A Communication-Theoretic Framework for LLM Agents: Cost-Aware Adaptive Reliability

Researchers present a communication-theoretic framework that unifies LLM reliability techniques (retry, majority voting, self-consistency) under classical information theory, introducing a cost-aware router that achieves 56% lower costs than fixed approaches while maintaining quality. The work demonstrates that no single reliability technique dominates across all tasks, supporting dynamic per-task allocation strategies.

This research bridges two previously disconnected domains: LLM engineering practices and Shannon's communication theory. By modeling sampled LLMs as discrete stochastic channels, the authors reframe reliability techniques as special cases of six classical coding operators. This theoretical consolidation matters because LLM applications increasingly demand reliability guarantees while facing cost pressures in production deployments.

The work emerges from a critical observation: the reliability techniques developed for LLMs evolved independently without unifying principles, leading to suboptimal deployment choices. By grounding these methods in communication theory, the researchers establish formal conditions—such as noise-variance thresholds for averaging strategies—that guide when to apply which technique. Their cost-aware semantic-nearest-neighbor router implements a Lagrangian knob allowing practitioners to traverse the quality-cost frontier dynamically without retraining.

For developers and practitioners, these findings have immediate relevance. The empirical results across 69 hard tasks demonstrate that fixed model-technique-budget combinations consistently underperform adaptive routing. On MMLU, GSM8K, and HumanEval subsets, the router achieves 56% cost reduction at matched quality levels and 7% quality improvements at matched costs—significant margins in resource-constrained environments. The contractivity criterion for generator-critic refinement also provides theoretical insight into why larger models behave differently, explaining observed transitions between 3B and 14B parameter scales.
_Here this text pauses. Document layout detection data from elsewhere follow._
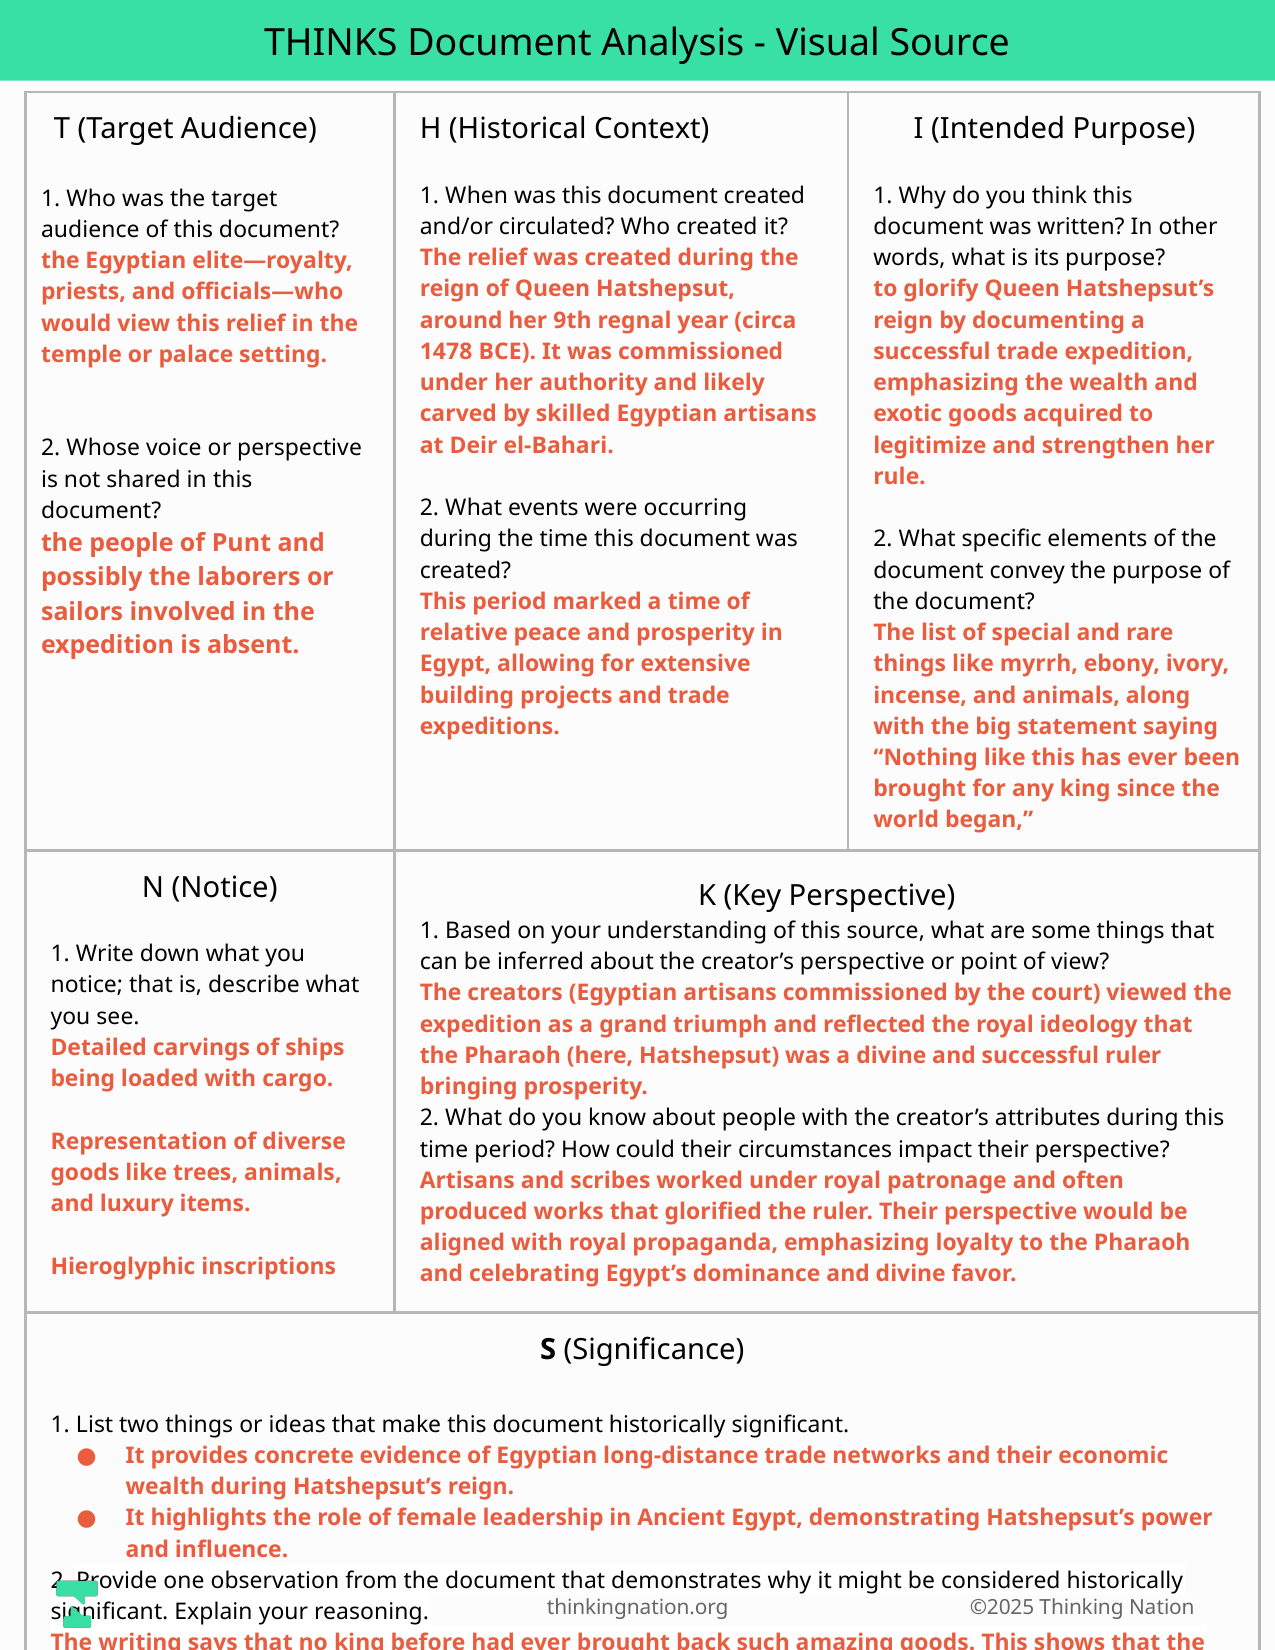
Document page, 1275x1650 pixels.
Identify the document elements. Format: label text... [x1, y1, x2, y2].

picture [44, 1571, 110, 1637]
text_box thinkingnation.org [486, 1579, 789, 1630]
table_header T (Target Audience) 1. Who was the target audience of this document? the Egyptian elite—royalty, priests, and officials—who would view this relief in the temple or palace setting. 2. Whose voice or perspective is not shared in this document? the people of Punt and possibly the laborers or sailors involved in the expedition is absent. [27, 93, 393, 849]
text_box THINKS Document Analysis - Visual Source [0, 0, 1275, 81]
table_cell N (Notice) 1. Write down what you notice; that is, describe what you see. Detailed carvings of ships being loaded with cargo. Representation of diverse goods like trees, animals, and luxury items. Hieroglyphic inscriptions [27, 852, 393, 1311]
table_cell S (Significance) 1. List two things or ideas that make this document historically significant. It provides concrete evidence of Egyptian long-distance trade networks and their economic wealth during Hatshepsut’s reign. It highlights the role of female leadership in Ancient Egypt, demonstrating Hatshepsut’s power and influence. 2. Provide one observation from the document that demonstrates why it might be considered historically significant. Explain your reasoning. The writing says that no king before had ever brought back such amazing goods. This shows that the Egyptians thought this trip was really special and one of the greatest successes ever. It also shows how rich and powerful Egypt was during Queen Hatshepsut’s time. [27, 1314, 1258, 1650]
table_cell K (Key Perspective) 1. Based on your understanding of this source, what are some things that can be inferred about the creator’s perspective or point of view? The creators (Egyptian artisans commissioned by the court) viewed the expedition as a grand triumph and reflected the royal ideology that the Pharaoh (here, Hatshepsut) was a divine and successful ruler bringing prosperity. 2. What do you know about people with the creator’s attributes during this time period? How could their circumstances impact their perspective? Artisans and scribes worked under royal patronage and often produced works that glorified the ruler. Their perspective would be aligned with royal propaganda, emphasizing loyalty to the Pharaoh and celebrating Egypt’s dominance and divine favor. [396, 852, 1258, 1311]
table_header I (Intended Purpose) 1. Why do you think this document was written? In other words, what is its purpose? to glorify Queen Hatshepsut’s reign by documenting a successful trade expedition, emphasizing the wealth and exotic goods acquired to legitimize and strengthen her rule. 2. What specific elements of the document convey the purpose of the document? The list of special and rare things like myrrh, ebony, ivory, incense, and animals, along with the big statement saying “Nothing like this has ever been brought for any king since the world began,” [849, 93, 1258, 849]
table_header H (Historical Context) 1. When was this document created and/or circulated? Who created it? The relief was created during the reign of Queen Hatshepsut, around her 9th regnal year (circa 1478 BCE). It was commissioned under her authority and likely carved by skilled Egyptian artisans at Deir el-Bahari. 2. What events were occurring during the time this document was created? This period marked a time of relative peace and prosperity in Egypt, allowing for extensive building projects and trade expeditions. [396, 93, 847, 849]
text_box ©2025 Thinking Nation [907, 1579, 1210, 1630]
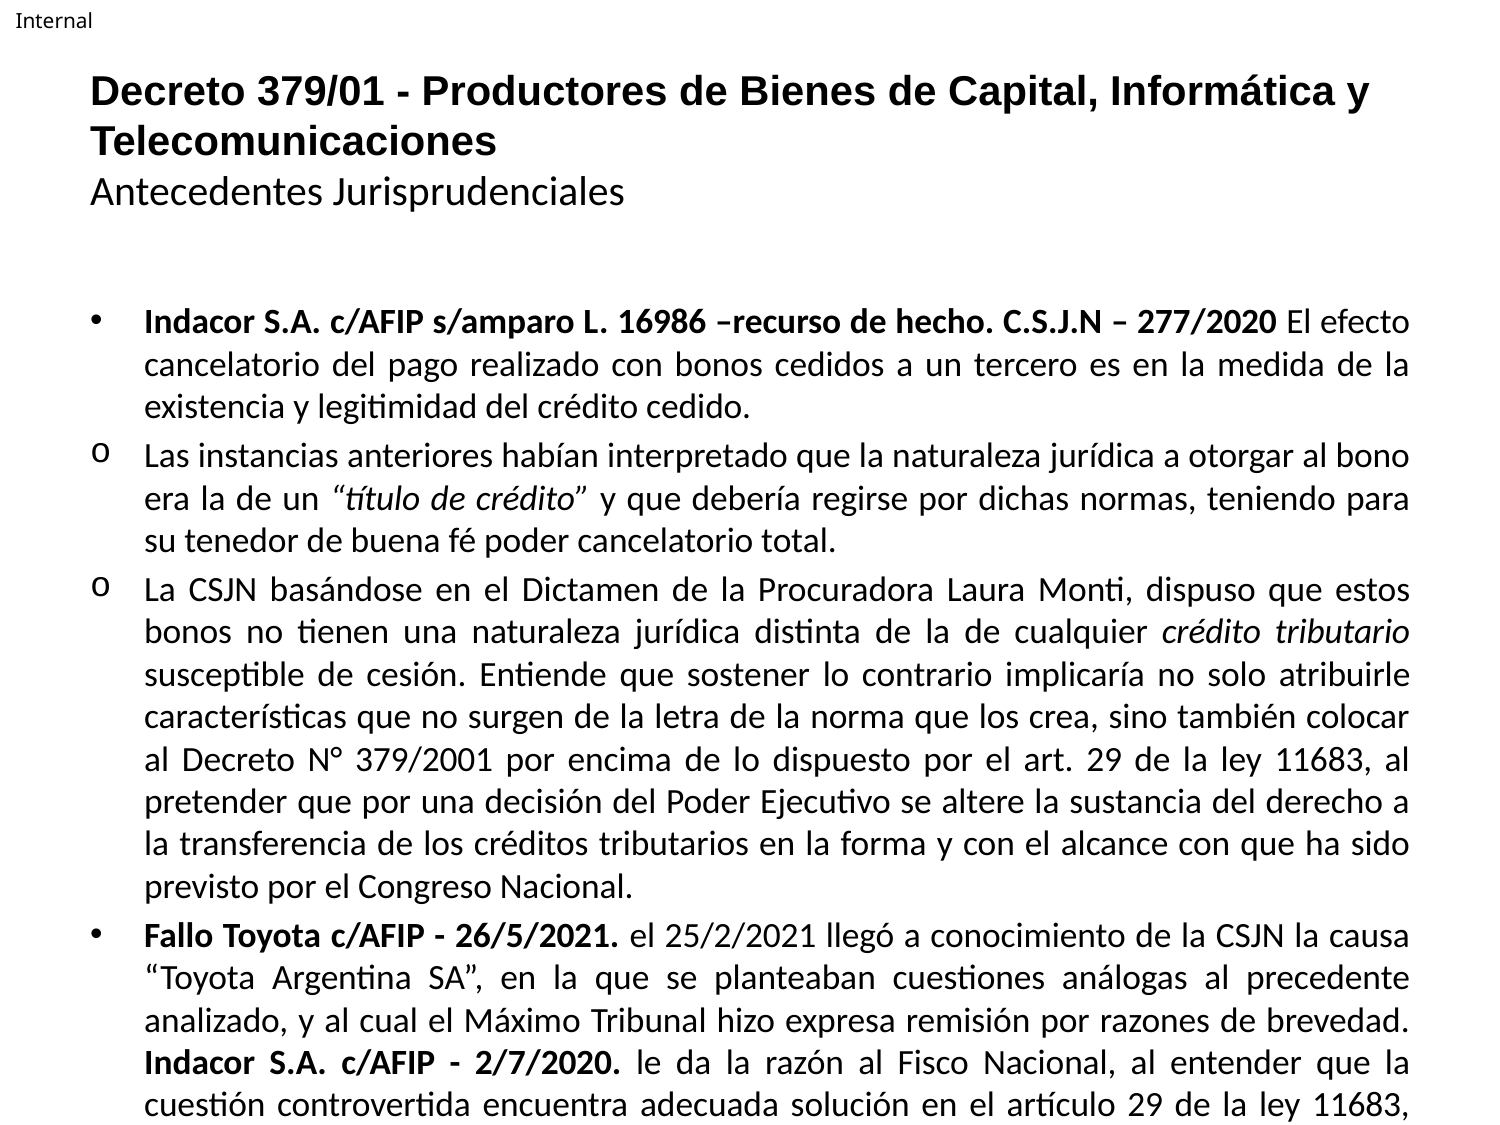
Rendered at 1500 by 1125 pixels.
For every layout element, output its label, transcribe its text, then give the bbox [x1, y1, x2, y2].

title Decreto 379/01 - Productores de Bienes de Capital, Informática y Telecomunicaciones Antecedentes Jurisprudenciales [75, 45, 1425, 233]
list Indacor S.A. c/AFIP s/amparo L. 16986 –recurso de hecho. C.S.J.N – 277/2020 El efecto cancelatorio del pago realizado con bonos cedidos a un tercero es en la medida de la existencia y legitimidad del crédito cedido. Las instancias anteriores habían interpretado que la naturaleza jurídica a otorgar al bono era la de un “título de crédito” y que debería regirse por dichas normas, teniendo para su tenedor de buena fé poder cancelatorio total. La CSJN basándose en el Dictamen de la Procuradora Laura Monti, dispuso que estos bonos no tienen una naturaleza jurídica distinta de la de cualquier crédito tributario susceptible de cesión. Entiende que sostener lo contrario implicaría no solo atribuirle características que no surgen de la letra de la norma que los crea, sino también colocar al Decreto N° 379/2001 por encima de lo dispuesto por el art. 29 de la ley 11683, al pretender que por una decisión del Poder Ejecutivo se altere la sustancia del derecho a la transferencia de los créditos tributarios en la forma y con el alcance con que ha sido previsto por el Congreso Nacional. Fallo Toyota c/AFIP - 26/5/2021. el 25/2/2021 llegó a conocimiento de la CSJN la causa “Toyota Argentina SA”, en la que se planteaban cuestiones análogas al precedente analizado, y al cual el Máximo Tribunal hizo expresa remisión por razones de brevedad. Indacor S.A. c/AFIP - 2/7/2020. le da la razón al Fisco Nacional, al entender que la cuestión controvertida encuentra adecuada solución en el artículo 29 de la ley 11683, que condiciona [75, 290, 1425, 1125]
Looking ahead, the consolidation of these techniques into a tunable layer with communication-theoretic foundations could accelerate development of more efficient inference systems. As LLM deployment scales, the economic incentives for cost-optimized reliability grow stronger, making this framework increasingly valuable for infrastructure providers and edge-deployed applications.

• →LLM reliability techniques can be unified under Shannon's communication theory as special cases of six classical coding operators.
• →A cost-aware router achieves 56% lower normalized costs than fixed techniques while maintaining equivalent quality on hard reasoning tasks.
• →No single reliability method dominates across all task types, requiring dynamic per-task allocation for optimal resource utilization.
• →Formal noise-variance thresholds and contractivity criteria provide theoretical guidance for technique selection across model scales.
• →The framework enables traversing the quality-cost frontier without retraining through a single Lagrangian parameter.